The appeal is dismissed as moot.

 

GOLDMAN, J.

 

WE CONCUR:

BROWN, P. J.

SMILEY, J.*

 

* Pursuant to California Rules of Court, rules 8.1105(b) and 8.1110, this opinion is certified for publication with the exception of parts I and II.

 

1. Undesignated statutory references are to the Welfare and Institutions Code.

 

2. At the time of K.Y.'s trial, section 5008, subdivision (h)(1)(A) defined gravely disabled as "[a] condition in which a person, as a result of a mental health disorder, is unable to provide for his or her basic personal needs for food, clothing, or shelter." (Stats.2017, ch. 246, § 3, eff. Jan. 1, 2018.) Effective January 1, 2024, this provision was amended and currently defines gravely disabled as "[a] condition in which a person, as a result of a mental health disorder, a severe substance use disorder, or a co-occurring mental health disorder and a severe substance use disorder, is unable to provide for their basic personal needs for food, clothing, shelter, personal safety, or necessary medical care." Section 5357, subdivision (d) at all times authorized the court to impose a "disability" that restricts the conservatee's "right to refuse or consent to treatment related specifically to the conservatee's being gravely disabled."

 

3. The Public Guardian's request that this court take judicial notice of Superior Court minute orders dated December 6, 2023, January 10, 2024, January 24, 2024, and January 29, 2024, is granted.

 

4. The current Judicial Council forms to request an extension of time do not call for this information.
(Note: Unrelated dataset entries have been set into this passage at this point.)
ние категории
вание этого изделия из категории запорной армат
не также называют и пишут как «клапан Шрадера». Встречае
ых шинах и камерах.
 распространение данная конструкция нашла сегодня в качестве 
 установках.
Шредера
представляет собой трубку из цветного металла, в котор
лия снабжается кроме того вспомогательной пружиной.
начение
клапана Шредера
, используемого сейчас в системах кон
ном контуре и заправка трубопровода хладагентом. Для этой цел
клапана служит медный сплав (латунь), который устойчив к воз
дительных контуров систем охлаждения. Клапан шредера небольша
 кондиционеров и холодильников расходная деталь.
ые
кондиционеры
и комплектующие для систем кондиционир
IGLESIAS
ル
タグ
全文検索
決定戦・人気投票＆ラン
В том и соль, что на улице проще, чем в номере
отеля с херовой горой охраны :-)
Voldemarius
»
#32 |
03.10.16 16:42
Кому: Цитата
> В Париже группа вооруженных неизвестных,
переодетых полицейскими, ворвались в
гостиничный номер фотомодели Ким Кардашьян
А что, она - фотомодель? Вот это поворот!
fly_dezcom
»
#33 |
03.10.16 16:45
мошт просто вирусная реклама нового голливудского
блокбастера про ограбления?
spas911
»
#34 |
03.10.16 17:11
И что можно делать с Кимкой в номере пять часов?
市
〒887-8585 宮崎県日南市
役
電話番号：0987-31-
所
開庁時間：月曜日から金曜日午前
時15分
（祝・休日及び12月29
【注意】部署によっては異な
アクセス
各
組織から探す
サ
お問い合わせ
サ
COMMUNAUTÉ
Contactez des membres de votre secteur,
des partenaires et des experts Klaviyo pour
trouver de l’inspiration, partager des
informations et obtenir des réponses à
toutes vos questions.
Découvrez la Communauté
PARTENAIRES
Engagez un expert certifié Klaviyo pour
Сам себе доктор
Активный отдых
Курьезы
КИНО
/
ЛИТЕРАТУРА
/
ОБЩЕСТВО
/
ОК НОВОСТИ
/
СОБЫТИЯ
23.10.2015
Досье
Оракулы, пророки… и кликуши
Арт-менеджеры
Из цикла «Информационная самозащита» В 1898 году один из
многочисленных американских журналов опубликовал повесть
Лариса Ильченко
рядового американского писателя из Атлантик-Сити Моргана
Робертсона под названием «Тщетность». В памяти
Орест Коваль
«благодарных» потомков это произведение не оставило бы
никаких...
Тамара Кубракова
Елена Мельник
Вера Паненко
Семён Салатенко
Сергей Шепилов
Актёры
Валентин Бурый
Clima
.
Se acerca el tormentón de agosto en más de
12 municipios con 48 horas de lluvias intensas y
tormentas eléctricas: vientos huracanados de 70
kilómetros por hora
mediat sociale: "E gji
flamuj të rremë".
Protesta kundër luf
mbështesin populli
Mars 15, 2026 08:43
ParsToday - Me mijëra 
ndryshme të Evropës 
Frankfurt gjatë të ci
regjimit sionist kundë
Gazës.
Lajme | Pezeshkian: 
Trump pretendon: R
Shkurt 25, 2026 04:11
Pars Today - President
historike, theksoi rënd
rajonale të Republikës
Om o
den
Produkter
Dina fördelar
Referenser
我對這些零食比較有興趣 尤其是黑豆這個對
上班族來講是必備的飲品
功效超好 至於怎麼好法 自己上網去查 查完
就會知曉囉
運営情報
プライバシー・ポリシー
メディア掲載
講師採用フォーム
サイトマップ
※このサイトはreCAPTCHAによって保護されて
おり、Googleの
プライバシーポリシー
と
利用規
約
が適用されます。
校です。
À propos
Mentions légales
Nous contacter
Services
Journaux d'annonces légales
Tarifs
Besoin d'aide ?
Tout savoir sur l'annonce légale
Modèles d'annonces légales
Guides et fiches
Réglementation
California Rules of Court rule 8.480 provides generally that criminal rules 8.304-8.368 and 8.508 govern appeals from orders establishing conservatorships under Welfare and Institutions Code section 5350 et seq. Here, K.Y.'s counsel submitted her requests for an extension of time on Judicial Council form CR-126, which is for use in criminal cases. That form, however, does not ask about calendar preference/priority, nor does it ask about the date on which any challenged conservatorship or civil commitment order expires. The current version of the civil form, APP-006, does ask the applicant to indicate whether the "appeal is eligible for, or has been granted, calendar preference/priority," but does not expressly address conservatorships or civil commitment orders. The Judicial Council may wish to clarify which form should be used for conservatorship and other civil commitment cases, and prompt parties to indicate the date on which the challenged order expires.

 

* Judge of the Superior Court of California, Alameda County, assigned by the Chief Justice pursuant to article VI, section 6 of the California Constitution.